◆ **Task item**
Reproduce the records exactly through the line with "7. Haga clic".

◆ **Data under study**
★ ★ ★ ★ ★ ★ ★

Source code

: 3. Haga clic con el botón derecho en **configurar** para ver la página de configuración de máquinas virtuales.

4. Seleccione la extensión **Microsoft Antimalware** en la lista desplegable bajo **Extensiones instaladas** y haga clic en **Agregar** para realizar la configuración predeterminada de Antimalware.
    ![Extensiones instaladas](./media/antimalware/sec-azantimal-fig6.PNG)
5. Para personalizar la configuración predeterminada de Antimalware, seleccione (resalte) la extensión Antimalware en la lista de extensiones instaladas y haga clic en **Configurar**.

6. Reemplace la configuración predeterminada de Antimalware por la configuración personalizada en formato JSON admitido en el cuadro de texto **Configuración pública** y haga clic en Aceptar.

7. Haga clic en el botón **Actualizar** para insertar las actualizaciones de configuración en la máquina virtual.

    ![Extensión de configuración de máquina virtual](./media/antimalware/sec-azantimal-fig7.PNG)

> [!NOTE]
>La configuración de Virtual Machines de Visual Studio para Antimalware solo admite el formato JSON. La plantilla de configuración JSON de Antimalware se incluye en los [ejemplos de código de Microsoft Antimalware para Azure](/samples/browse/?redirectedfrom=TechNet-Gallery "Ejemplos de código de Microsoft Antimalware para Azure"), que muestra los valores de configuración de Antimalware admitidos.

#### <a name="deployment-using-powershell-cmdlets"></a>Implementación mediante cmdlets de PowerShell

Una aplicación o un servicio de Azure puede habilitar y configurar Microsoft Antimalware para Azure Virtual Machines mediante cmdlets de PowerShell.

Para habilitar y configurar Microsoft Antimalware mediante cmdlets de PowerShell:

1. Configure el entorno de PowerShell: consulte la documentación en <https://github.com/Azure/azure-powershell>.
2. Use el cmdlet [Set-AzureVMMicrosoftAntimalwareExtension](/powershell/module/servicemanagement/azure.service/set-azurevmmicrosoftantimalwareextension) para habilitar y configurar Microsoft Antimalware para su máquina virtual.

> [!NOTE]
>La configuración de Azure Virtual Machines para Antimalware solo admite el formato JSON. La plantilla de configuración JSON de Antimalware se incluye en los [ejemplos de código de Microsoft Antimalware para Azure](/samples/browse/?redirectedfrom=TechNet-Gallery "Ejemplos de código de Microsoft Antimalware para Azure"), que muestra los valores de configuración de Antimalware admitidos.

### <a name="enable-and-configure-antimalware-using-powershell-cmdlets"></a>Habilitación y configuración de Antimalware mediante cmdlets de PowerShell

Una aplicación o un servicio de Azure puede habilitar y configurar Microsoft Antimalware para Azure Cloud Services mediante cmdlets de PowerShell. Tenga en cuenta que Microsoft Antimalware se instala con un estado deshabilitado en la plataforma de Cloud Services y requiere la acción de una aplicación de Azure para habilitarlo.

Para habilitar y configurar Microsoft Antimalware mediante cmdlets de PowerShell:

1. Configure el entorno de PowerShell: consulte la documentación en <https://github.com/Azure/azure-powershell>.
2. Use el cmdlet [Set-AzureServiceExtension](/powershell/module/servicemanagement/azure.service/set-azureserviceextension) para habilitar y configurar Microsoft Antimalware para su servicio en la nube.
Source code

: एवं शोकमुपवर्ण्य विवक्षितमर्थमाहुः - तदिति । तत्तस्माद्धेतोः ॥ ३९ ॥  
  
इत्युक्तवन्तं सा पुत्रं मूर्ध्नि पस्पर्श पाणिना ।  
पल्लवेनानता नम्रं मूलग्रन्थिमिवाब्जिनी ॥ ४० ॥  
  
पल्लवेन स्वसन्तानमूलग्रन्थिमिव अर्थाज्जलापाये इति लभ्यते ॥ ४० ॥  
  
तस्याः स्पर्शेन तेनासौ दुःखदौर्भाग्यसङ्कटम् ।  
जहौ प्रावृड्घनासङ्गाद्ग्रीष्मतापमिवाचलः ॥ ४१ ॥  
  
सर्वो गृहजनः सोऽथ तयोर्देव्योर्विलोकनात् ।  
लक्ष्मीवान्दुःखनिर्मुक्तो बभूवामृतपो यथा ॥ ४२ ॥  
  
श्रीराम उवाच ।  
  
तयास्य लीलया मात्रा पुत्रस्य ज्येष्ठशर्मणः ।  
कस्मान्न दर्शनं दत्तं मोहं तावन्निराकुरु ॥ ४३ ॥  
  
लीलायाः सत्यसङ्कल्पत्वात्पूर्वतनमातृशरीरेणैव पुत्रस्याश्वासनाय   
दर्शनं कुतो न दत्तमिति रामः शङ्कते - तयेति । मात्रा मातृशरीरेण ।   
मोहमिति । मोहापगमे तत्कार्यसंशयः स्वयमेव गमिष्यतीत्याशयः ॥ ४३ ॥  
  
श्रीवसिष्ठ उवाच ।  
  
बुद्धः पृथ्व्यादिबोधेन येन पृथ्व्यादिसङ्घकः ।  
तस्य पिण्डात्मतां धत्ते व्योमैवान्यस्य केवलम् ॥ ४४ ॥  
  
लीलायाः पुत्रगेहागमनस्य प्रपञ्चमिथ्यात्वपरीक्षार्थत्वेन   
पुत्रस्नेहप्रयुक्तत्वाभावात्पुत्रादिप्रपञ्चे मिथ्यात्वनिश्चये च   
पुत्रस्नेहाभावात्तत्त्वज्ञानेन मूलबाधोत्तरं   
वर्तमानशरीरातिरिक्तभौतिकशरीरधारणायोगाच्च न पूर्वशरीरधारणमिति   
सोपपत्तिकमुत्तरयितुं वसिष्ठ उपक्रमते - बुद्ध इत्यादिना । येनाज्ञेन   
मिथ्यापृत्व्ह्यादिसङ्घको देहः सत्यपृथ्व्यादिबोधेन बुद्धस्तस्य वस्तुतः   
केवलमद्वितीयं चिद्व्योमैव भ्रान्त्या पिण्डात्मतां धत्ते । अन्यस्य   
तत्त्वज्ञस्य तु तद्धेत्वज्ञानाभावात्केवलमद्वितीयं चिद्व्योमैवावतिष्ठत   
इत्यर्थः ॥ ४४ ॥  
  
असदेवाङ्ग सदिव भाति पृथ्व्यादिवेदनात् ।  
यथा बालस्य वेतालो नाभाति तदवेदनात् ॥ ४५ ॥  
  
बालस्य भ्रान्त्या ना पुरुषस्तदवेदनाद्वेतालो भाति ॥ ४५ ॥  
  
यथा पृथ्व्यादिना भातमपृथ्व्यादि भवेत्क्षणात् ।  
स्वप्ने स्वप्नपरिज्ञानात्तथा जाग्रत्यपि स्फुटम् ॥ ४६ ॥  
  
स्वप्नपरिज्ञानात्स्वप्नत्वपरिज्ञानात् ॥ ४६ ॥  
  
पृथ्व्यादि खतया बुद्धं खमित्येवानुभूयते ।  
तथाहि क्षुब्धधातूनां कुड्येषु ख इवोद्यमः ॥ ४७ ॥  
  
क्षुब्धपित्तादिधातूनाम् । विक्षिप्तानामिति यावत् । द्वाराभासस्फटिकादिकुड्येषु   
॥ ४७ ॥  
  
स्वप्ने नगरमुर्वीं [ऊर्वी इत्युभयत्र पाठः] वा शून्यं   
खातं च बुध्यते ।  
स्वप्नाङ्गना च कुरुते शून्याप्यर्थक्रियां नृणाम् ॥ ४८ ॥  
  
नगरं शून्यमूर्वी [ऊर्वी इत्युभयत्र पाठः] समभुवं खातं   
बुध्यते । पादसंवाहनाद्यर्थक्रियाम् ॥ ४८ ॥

★ ★ ★ ★ ★ ★ ★

◆ **Response**
Source code

: 3. Haga clic con el botón derecho en **configurar** para ver la página de configuración de máquinas virtuales.

4. Seleccione la extensión **Microsoft Antimalware** en la lista desplegable bajo **Extensiones instaladas** y haga clic en **Agregar** para realizar la configuración predeterminada de Antimalware.
    ![Extensiones instaladas](./media/antimalware/sec-azantimal-fig6.PNG)
5. Para personalizar la configuración predeterminada de Antimalware, seleccione (resalte) la extensión Antimalware en la lista de extensiones instaladas y haga clic en **Configurar**.

6. Reemplace la configuración predeterminada de Antimalware por la configuración personalizada en formato JSON admitido en el cuadro de texto **Configuración pública** y haga clic en Aceptar.

7. Haga clic en el botón **Actualizar** para insertar las actualizaciones de configuración en la máquina virtual.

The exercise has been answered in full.